▶ **WHAT TO DO**: What is needed is an exact transcription of the listing, with the images removed.

§

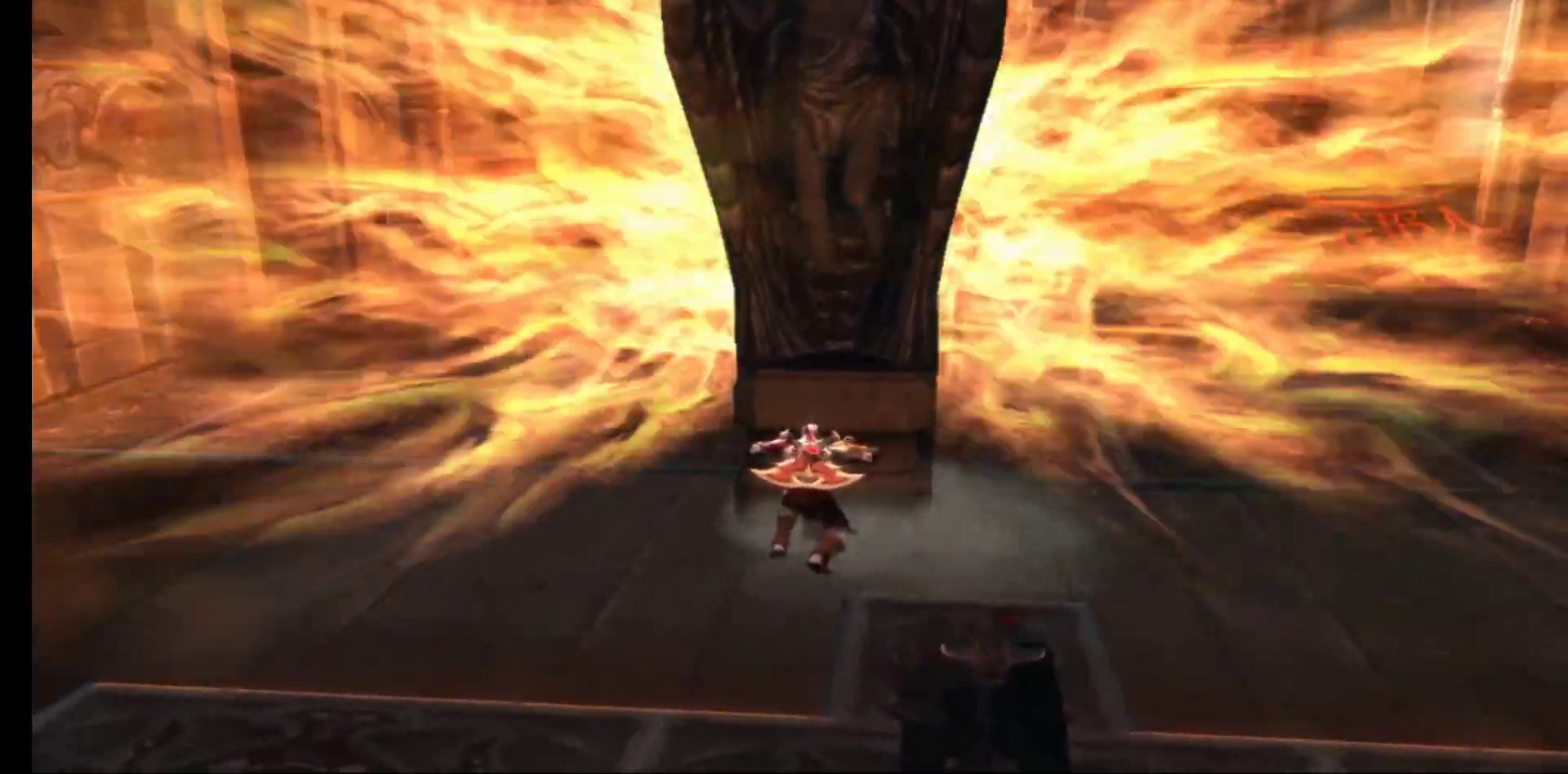
{"dt_ms": 500, "buttons": ["R1"], "left_stick": "up-left", "right_stick": "center", "events": []}
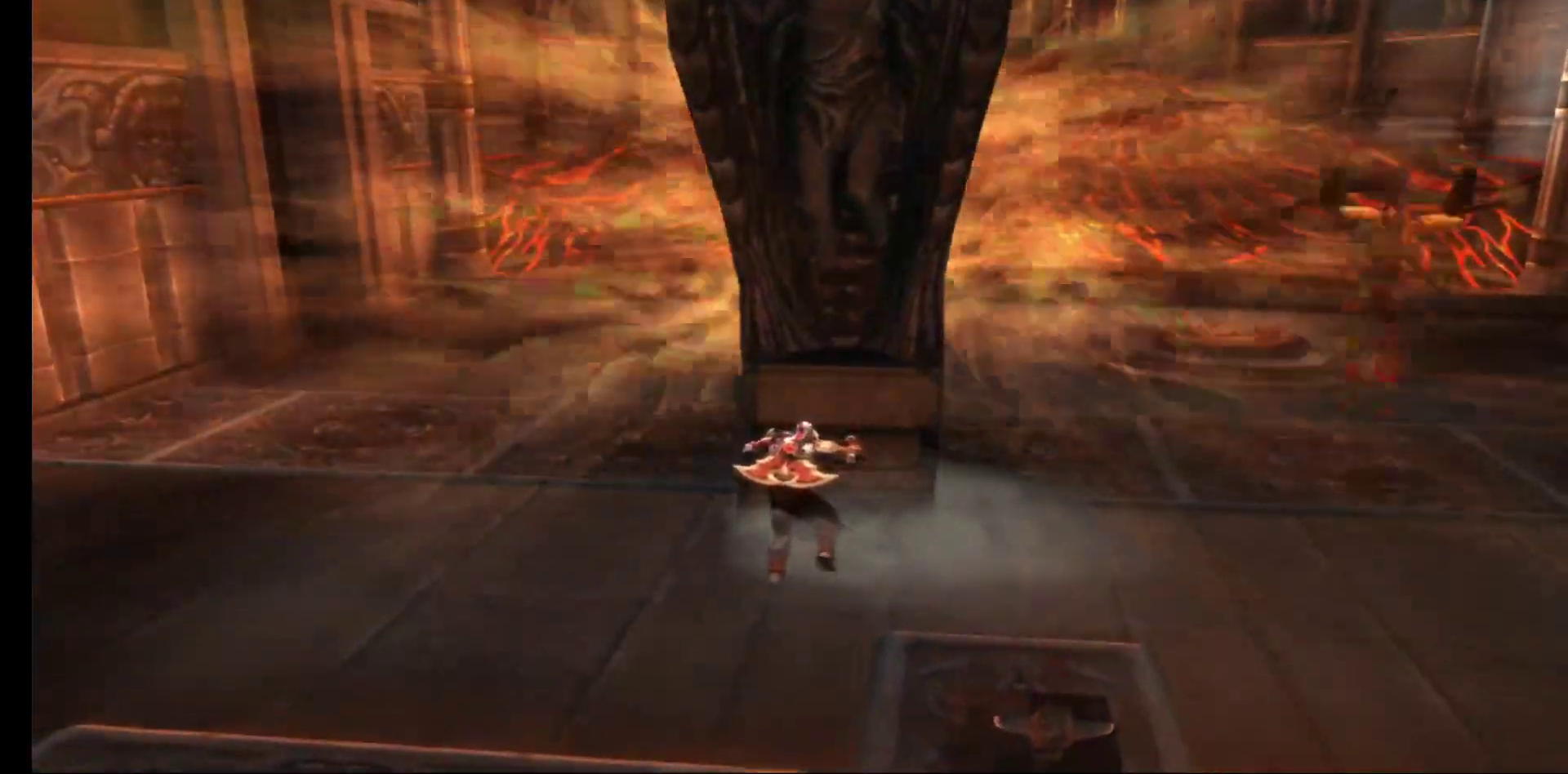
{"dt_ms": 500, "buttons": ["R1"], "left_stick": "up-left", "right_stick": "center", "events": []}
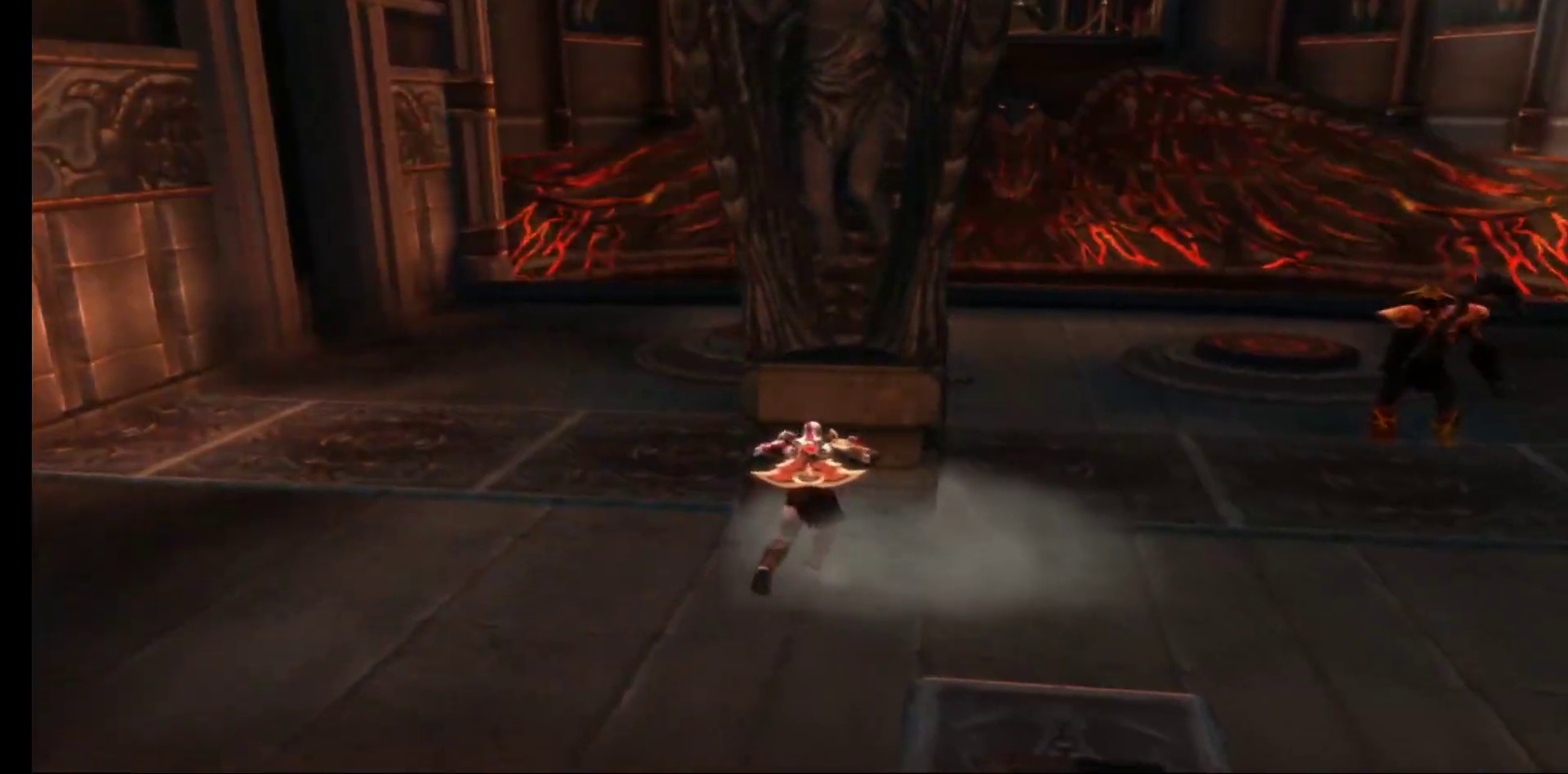
{"dt_ms": 500, "buttons": ["R1"], "left_stick": "down-right", "right_stick": "center"}
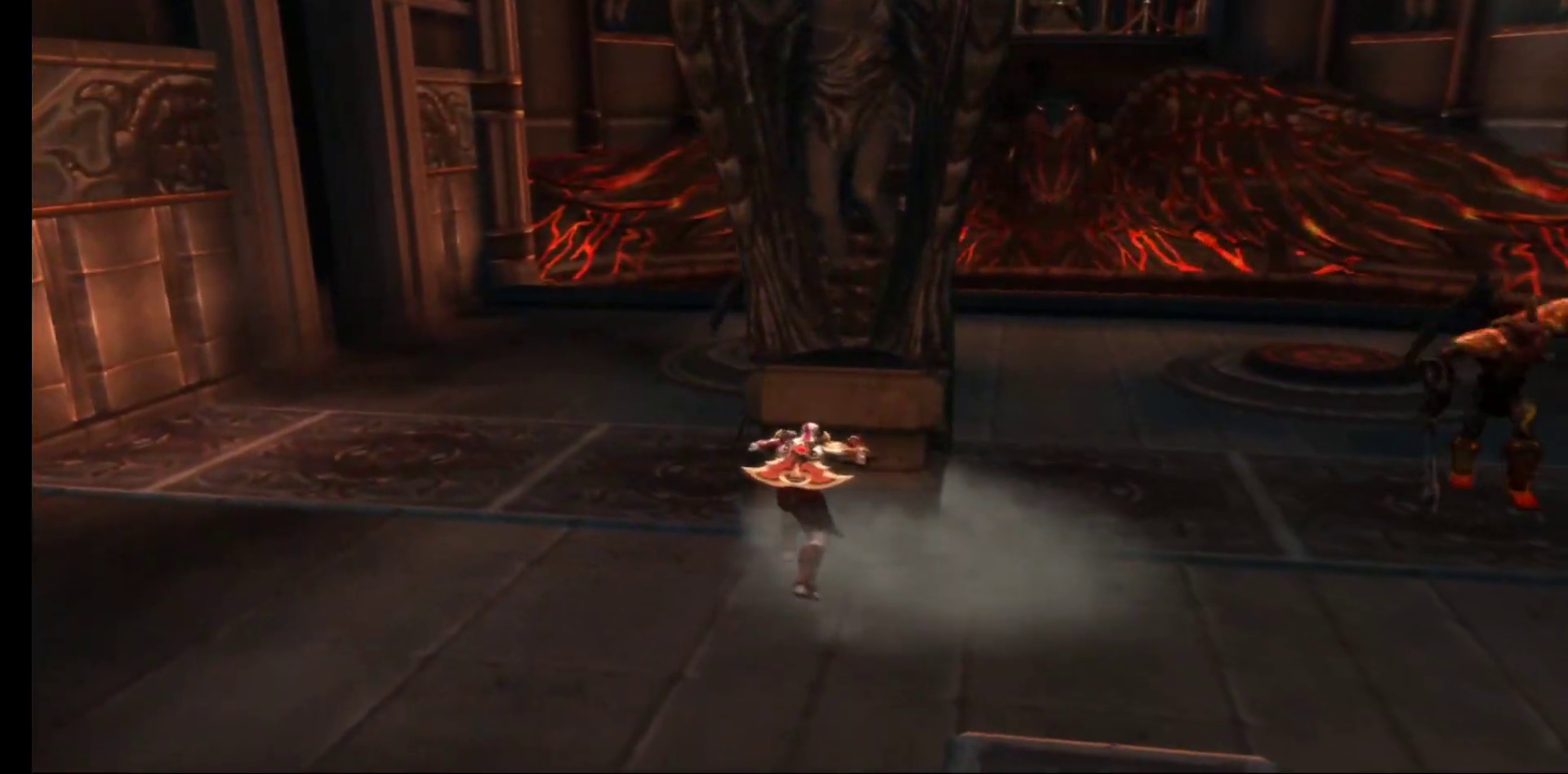
{"dt_ms": 500, "buttons": ["R1"], "left_stick": "down-right", "right_stick": "center", "events": []}
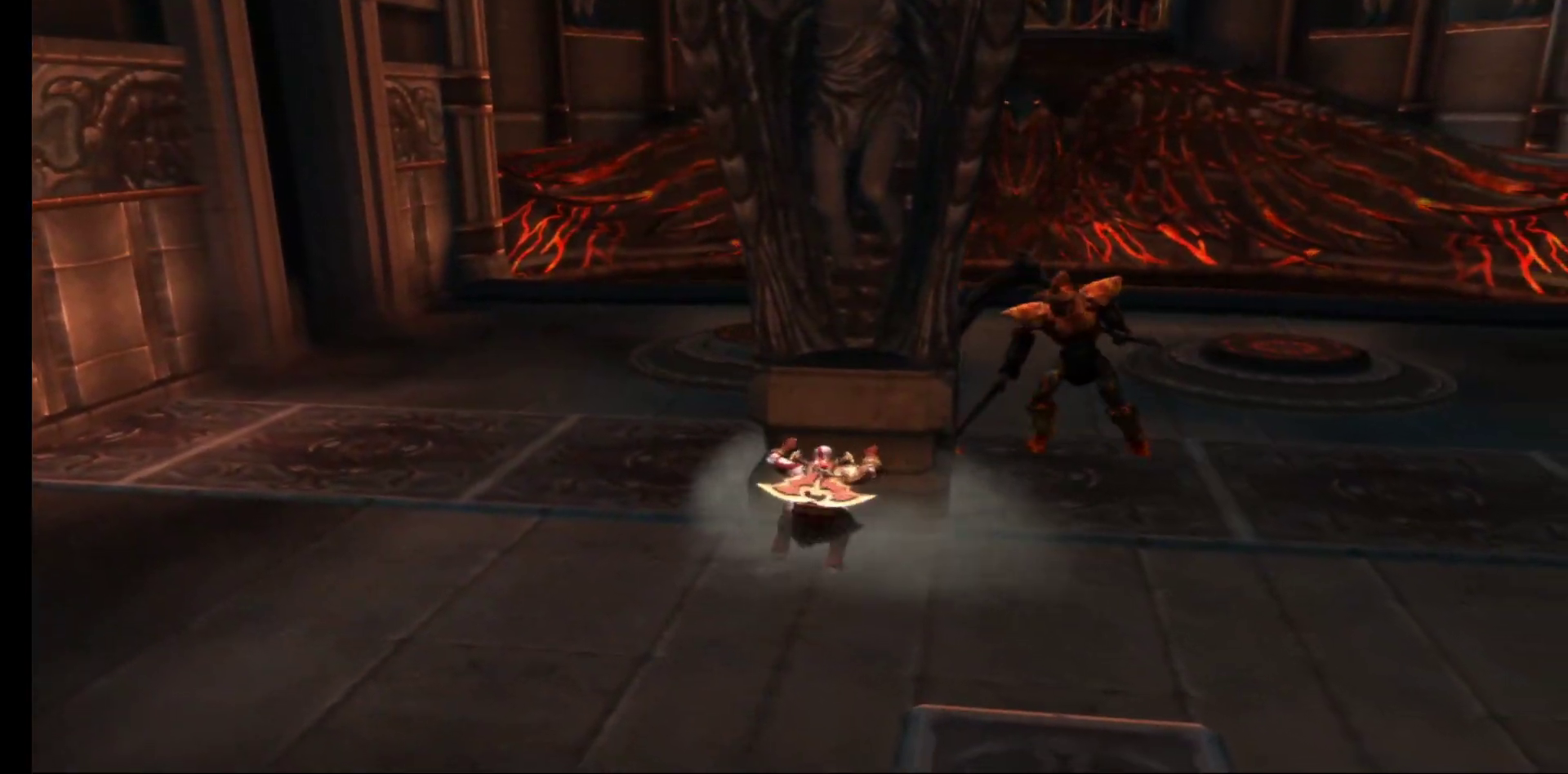
{"dt_ms": 500, "buttons": ["R1"], "left_stick": "down-right", "right_stick": "center", "events": []}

§

▶ **ANSWER**:
{"dt_ms": 500, "buttons": ["R1"], "left_stick": "up-left", "right_stick": "center", "events": []}
{"dt_ms": 500, "buttons": ["R1"], "left_stick": "up-left", "right_stick": "center", "events": []}
{"dt_ms": 500, "buttons": ["R1"], "left_stick": "down-right", "right_stick": "center"}
{"dt_ms": 500, "buttons": ["R1"], "left_stick": "down-right", "right_stick": "center", "events": []}
{"dt_ms": 500, "buttons": ["R1"], "left_stick": "down-right", "right_stick": "center", "events": []}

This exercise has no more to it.